PASSAGE

* * * * *

Unraveling unconventional pathways: NLRP3 inflammasome signaling and IL-1β release in murine bone marrow derived mast cells (BMMC)

Activation of the NLRP3 inflammasome involves hierarchical activation and assembly of upstream protein complexes, ultimately releasing IL-1β – a proinflammatory cytokine implicated in many physiological and pathological responses. Previous studies utilized macrophages (Mf) as model myeloid cells for defining NLRP3 inflammasome biology and extrapolated these data to myeloid mast cell (MC) models. However, our studies indicate that murine BMMC regulate NLRP3 inflammasome signaling and IL-1β release via mechanisms distinct from those in Mf including: 1) release of IL-1β independent of Gasdermin (GSDM)-family pores; 2)  more efficacious NLRP3 priming by IL-33/ST2 versus LPS/TLR4 as ”signal 1” stimuli; 3) low efficacy  of ATP versus high efficacy of nigericin as “signal 2” stimuli for NLRP3 inflammasome assembly and IL-1β release, despite similar efficacies as  K⁺ efflux inducers^. These differences in efficacy track with the ability of ATP, but not nigericin, to serve as a robust MC degranulation stimulus, indicating functional crosstalk between exocytotic degranulation, NLRP3 activation, and IL-1β export in MCs. Our current studies suggest a non-canonical role for NLRP3 in the regulation of MC degranulation, in addition to its canonical role in MC inflammasome activation, potentially uncovering novel targets for therapeutic intervention in inflammatory and allergic disorders.

* * * * *

RECORDED DATA
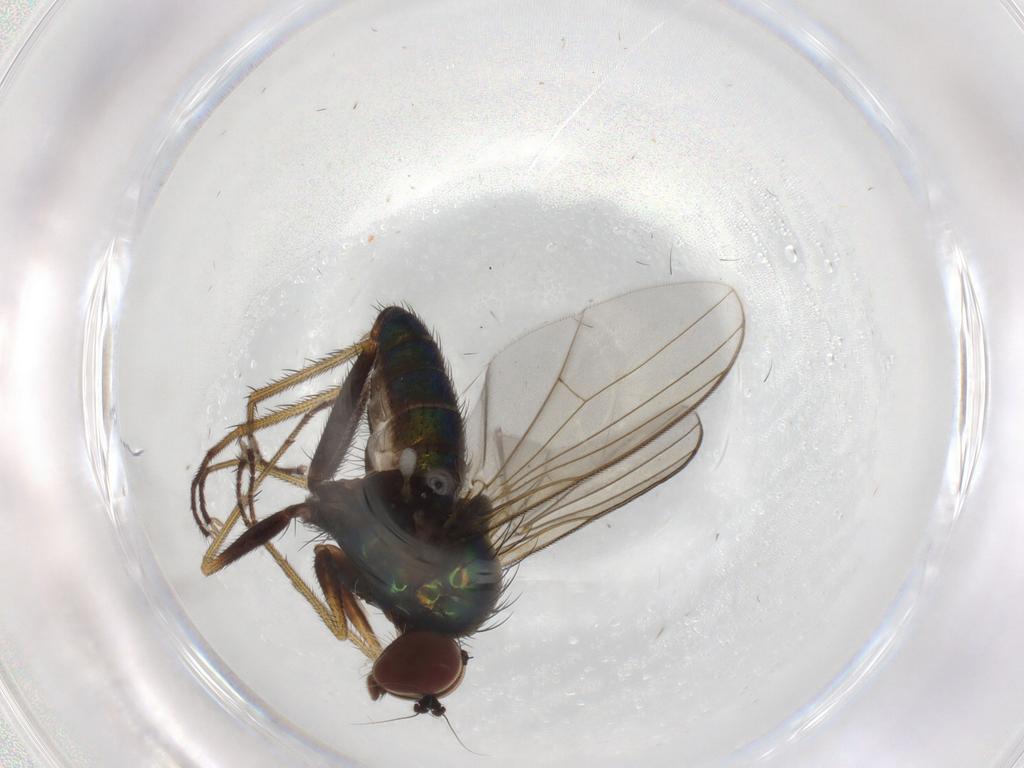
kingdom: Animalia
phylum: Arthropoda
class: Insecta
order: Diptera
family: Dolichopodidae
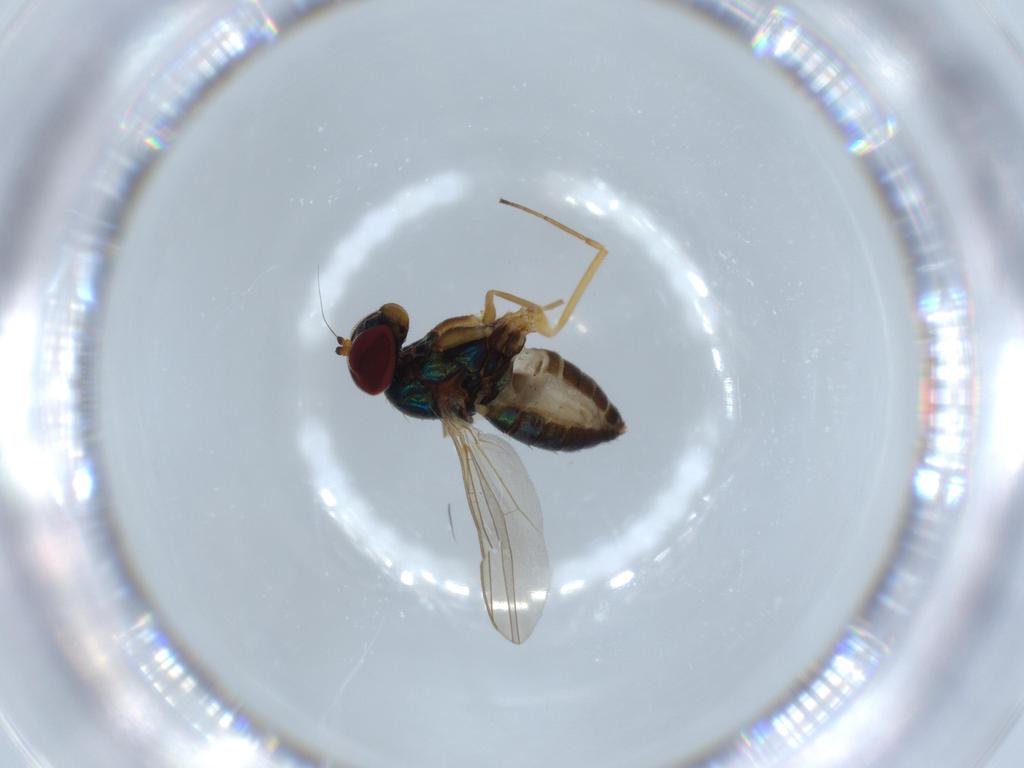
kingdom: Animalia
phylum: Arthropoda
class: Insecta
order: Diptera
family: Dolichopodidae
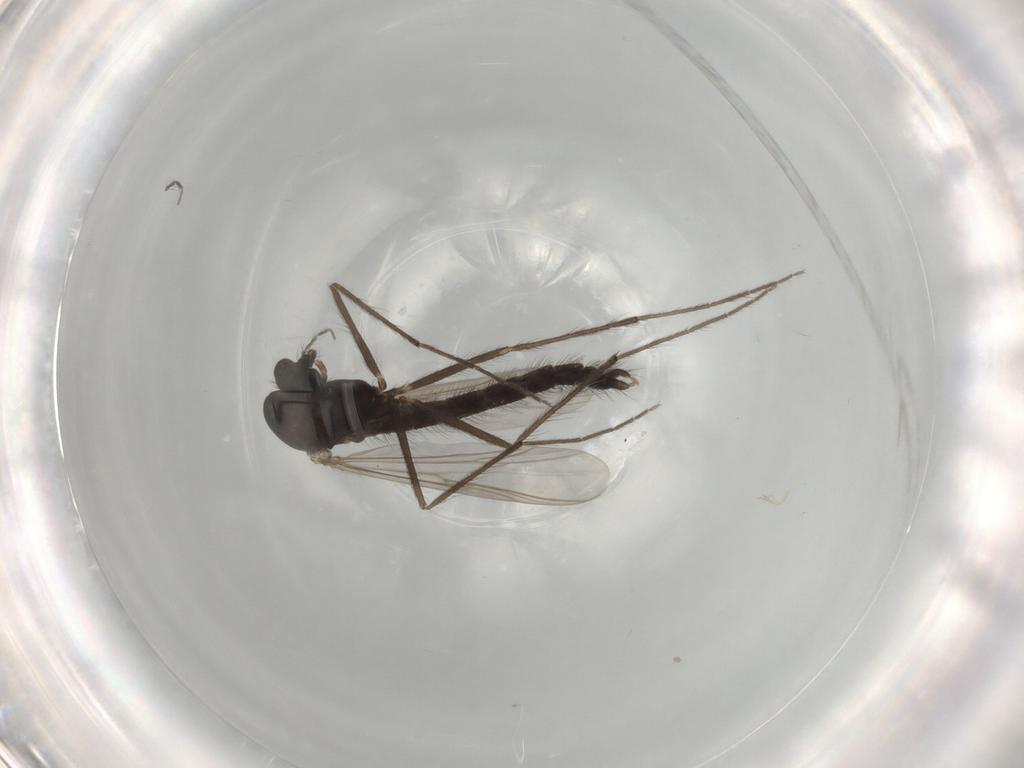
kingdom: Animalia
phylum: Arthropoda
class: Insecta
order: Diptera
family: Chironomidae
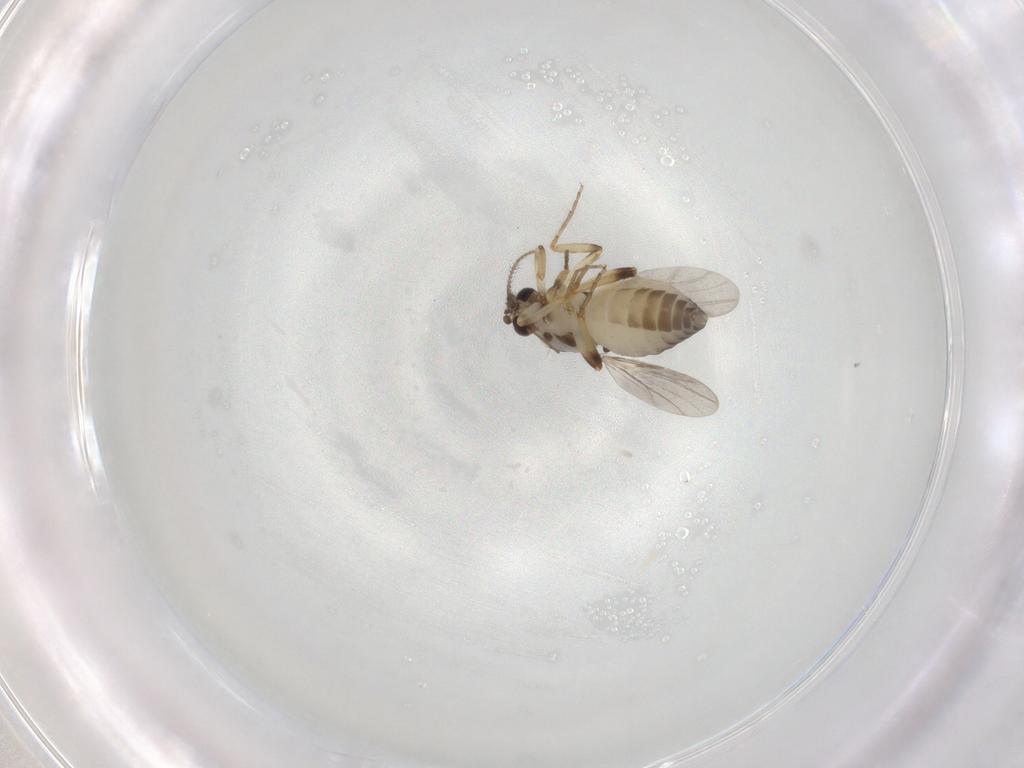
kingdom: Animalia
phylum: Arthropoda
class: Insecta
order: Diptera
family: Ceratopogonidae
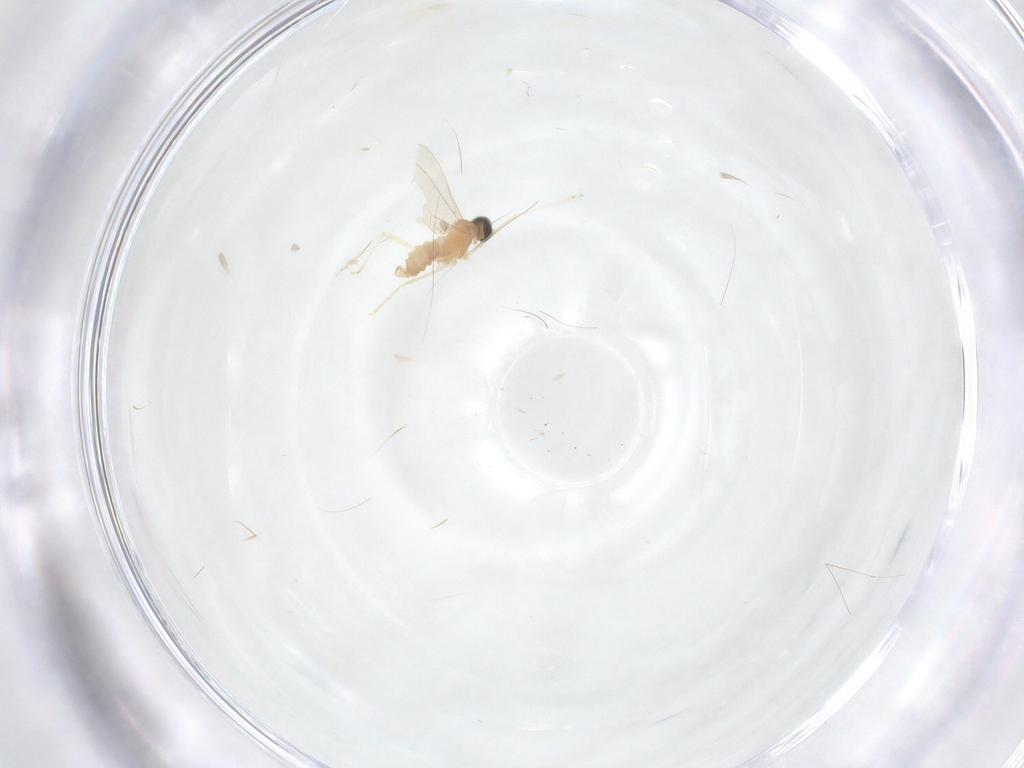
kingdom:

* * * * *

REQUIRED ACTIONS
1: According to the abstract on NLRP3 inflammasome signaling in mast cells, what mechanisms distinguish murine BMMC from macrophages in regulating NLRP3 inflammasome signaling and IL-1β release?
2: In the abstract on NLRP3 inflammasome signaling in mast cells, which stimulus can serve as a robust mast cell degranulation stimulus: ATP or nigericin?

TASK-BY-TASK RESULTS
1:
1) Release of IL-1β independent of Gasdermin (GSDM)-family pores
2) More efficacious NLRP3 priming by IL-33/ST2 than by LPS/TLR4 as "signal 1" stimuli
3) Low efficacy of ATP versus high efficacy of nigericin as "signal 2" stimuli for NLRP3 inflammasome assembly and IL-1β release, despite similar efficacies as K⁺ efflux inducers

2: ATP